Knapsack With Duplicate Items in Java
2024-05-21 06:33:53

Knapsack With Duplicate Items in Java

Given N elements in the set, each represented by the array weight and value, respectively, and each having a weight and a value, in addition to a knapsack that can only hold W pounds, our task is to pack the knapsack so that we can make the maximum amount of profit possible. Return the profit.

Note: We may take any number of duplicates of each item.

Example 1:

Input:

N = 2

W = 3

value = {1, 1}

weight = {2, 1}

Output:

The maximum profit is 3

Explanation:

Select the element the second three times. Profit total is 1 + 1 + 1 = 3. Moreover, the total weight is less than three, or 1 + 1 + 1 = 3.

Approach: Using Dynamic Programming

In general, using dynamic programming is the solution to the knapsack problem with duplicate items. To hold the maximum value that may be achieved for different weight capacities, we build a dynamic programming table. Iteratively, we update this table in search of the most optimal solution.

Algorithm:

Step 1: Create a 2D array called dp[][] to hold each of the subproblems' results.

Step 2: Call function solution to recursively compute the maximum profit.

Step 3: Return the whole amount of profit made.

Step 4: Base case: Return 0 if there are no further things to take into consideration.

Step 5: Return the result if it has already been precomputed for the current state.
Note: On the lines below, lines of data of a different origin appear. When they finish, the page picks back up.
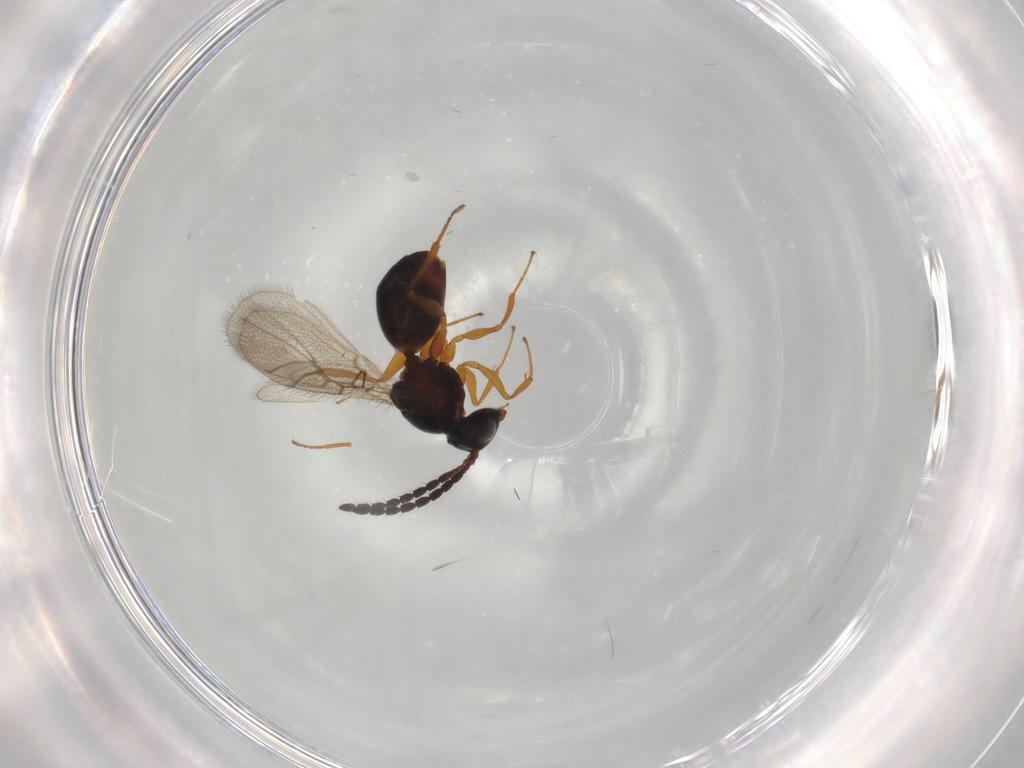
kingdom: Animalia
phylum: Arthropoda
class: Insecta
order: Hymenoptera
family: Figitidae
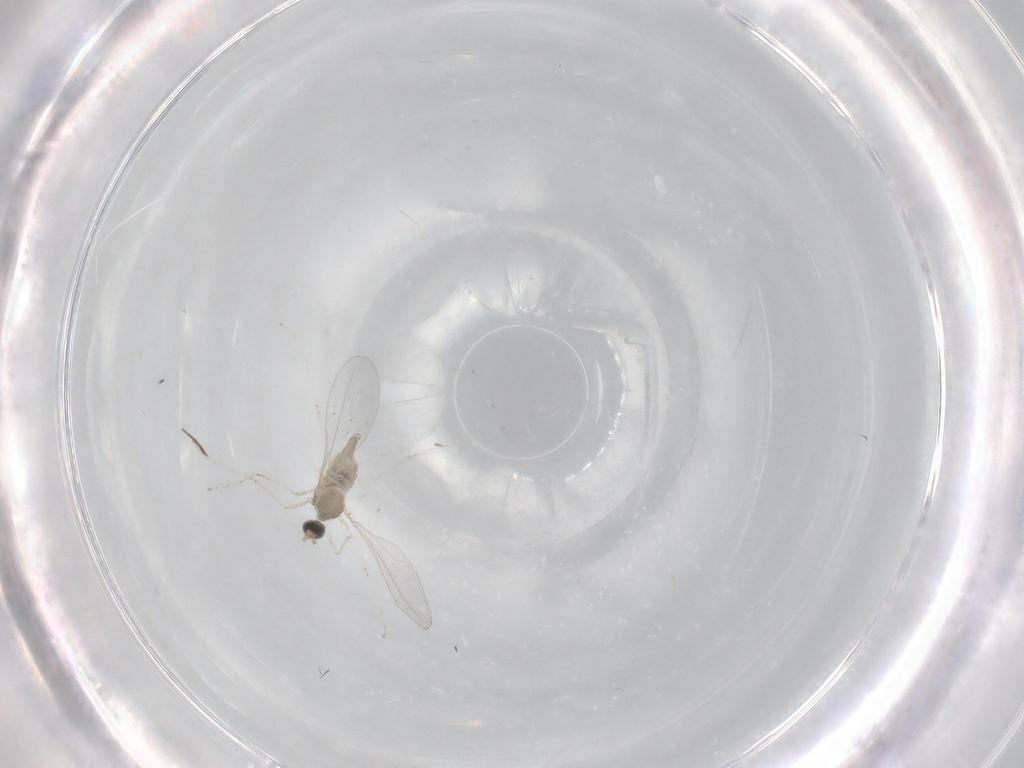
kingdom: Animalia
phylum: Arthropoda
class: Insecta
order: Diptera
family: Cecidomyiidae
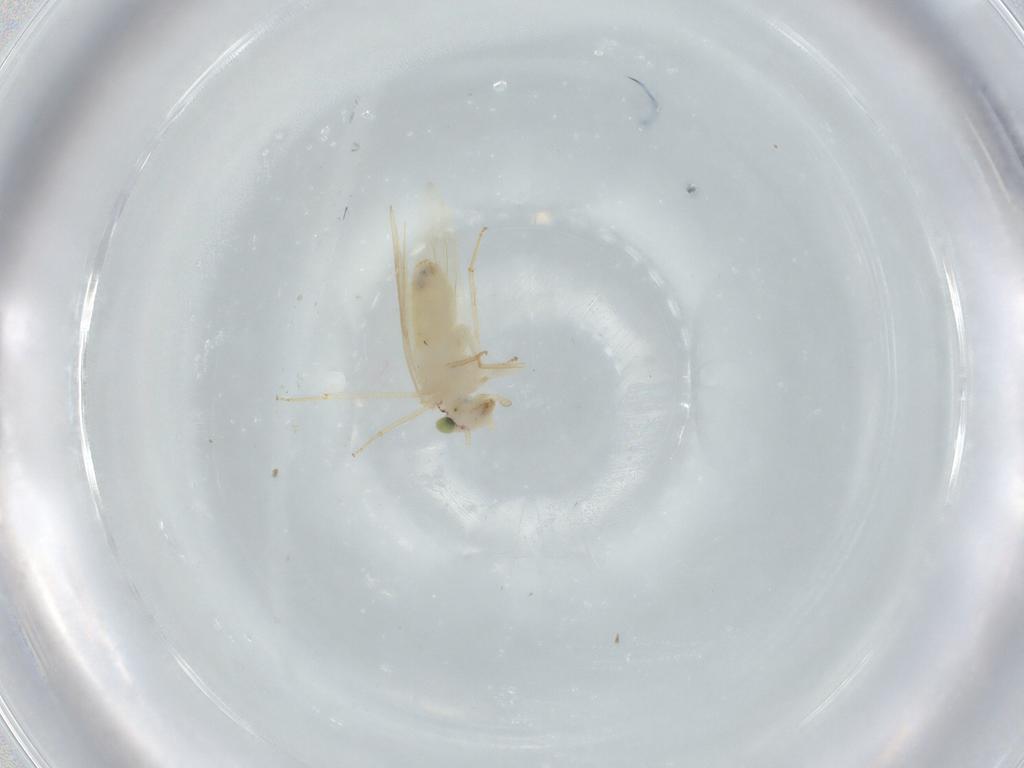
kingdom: Animalia
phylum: Arthropoda
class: Insecta
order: Psocodea
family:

Step 6: Delete the item if its weight exceeds the available space.

Step 7: Find the maximum profit by adding or subtracting the item that is currently being used.
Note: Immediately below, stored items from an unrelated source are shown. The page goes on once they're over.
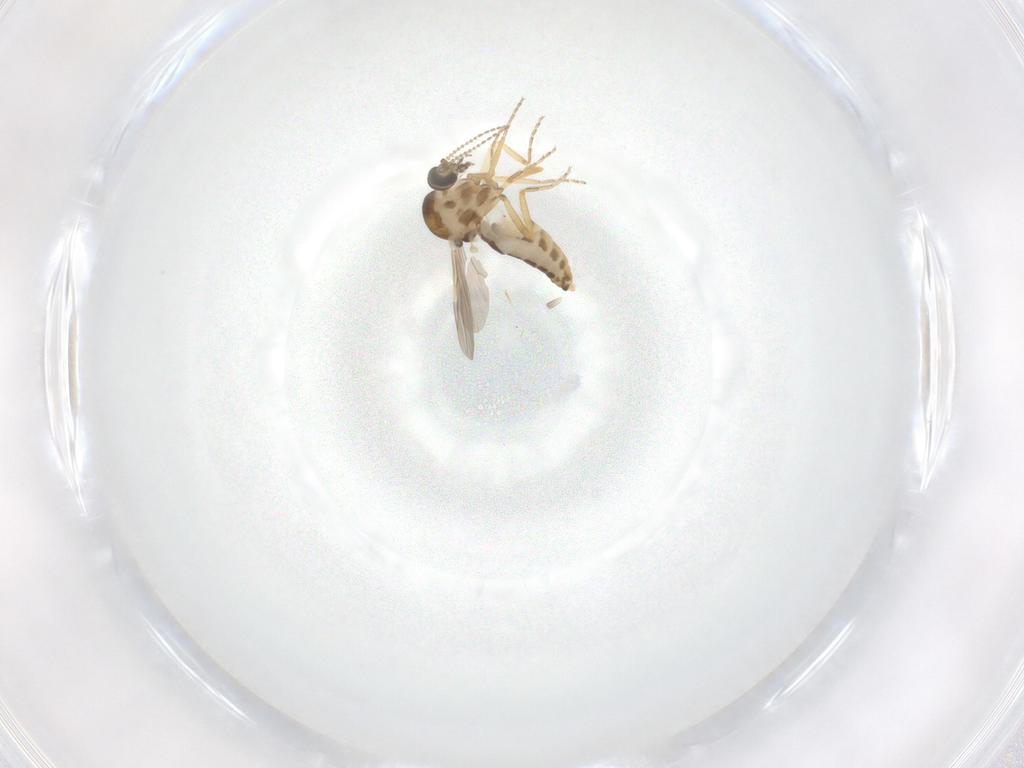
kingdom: Animalia
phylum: Arthropoda
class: Insecta
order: Diptera
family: Ceratopogonidae
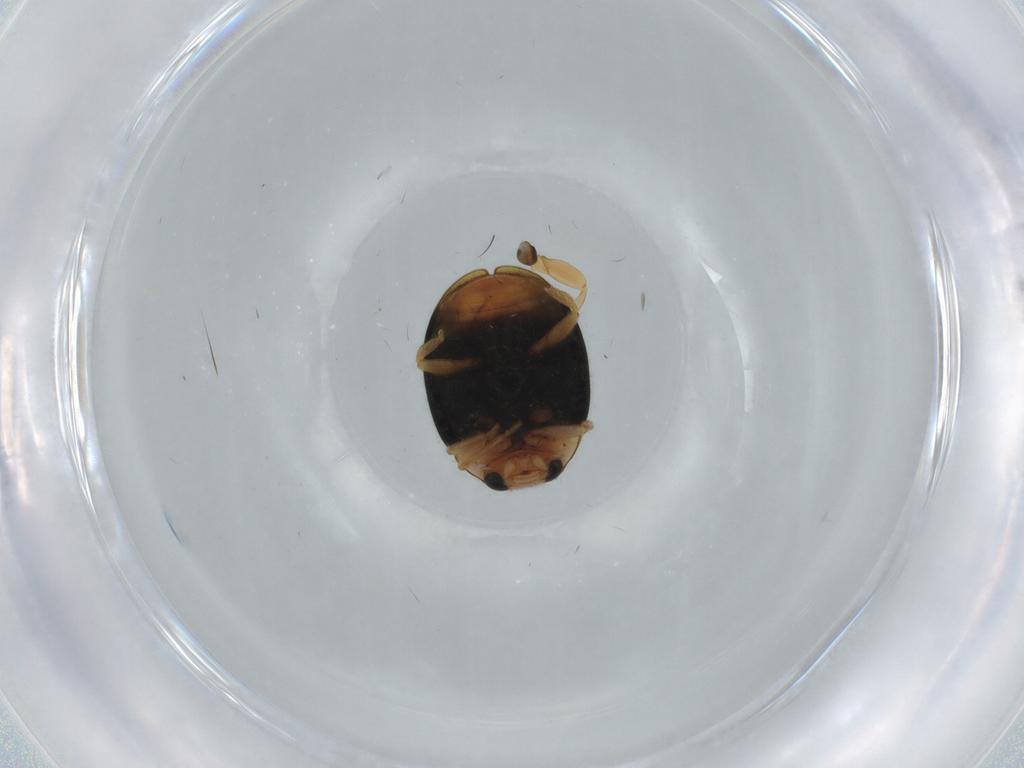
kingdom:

Step 8: Update the dp array's outcome.

Step 9: Return the highest profit possible for the existing situation.

Implementation:

FileName:

import java.io.*;

import java.util.*;

public class KnapsackSolution

{

    static int knapSack(int N, int W, int profit[], int weight[])

    {

        int dp[][] = new int[N+1][W+1];

        for(int row[] : dp)

        {

            Arrays.fill(row,-1);

        }

        int maxProfit = solve(profit, weight, W, dp, N-1);

        return maxProfit;

    }

    public static int solve(int profit[],int weight[],int W,int dp[][],int position)

    {

        if(position<0)

        {

            return 0;

        }

        if(dp[position][W]!=-1)

        {

            return dp[position][W];

        }

        if(weight[position] > W)

        {

            //exclude : if curr weight is grater than capacity.

            return dp[position][W] = solve(profit, weight, W, dp, position - 1);

        }

        else

        {

            return dp[position][W] = Math.max(

                solve(profit,weight, W - weight[position], dp, position) + profit[position],//include

                solve(profit, weight, W, dp, position - 1)//exclude

            );

        }

    }

    public static void main(String[] args)

    {

        int N = 2; // Number of items

        int W = 3; // capacity of Knapsack

        int[] profit = {1, 1}; // Profits of the items

        int[] weight = {2, 1}; // Weights of each items

        int maxi_Profit = KnapsackSolution.knapSack(N, W, profit, weight);

        System.out.println("The Maximum Profit of the knapsack: " + maxi_Profit);

    }

}

Output:

The Maximum Profit of the knapsack: 3

Complexity Analysis:

The above method has an O(N * W) time complexity, where N is the number of items and W is the knapsack's maximum weight. With the dynamic programming table, the space complexity is O(W).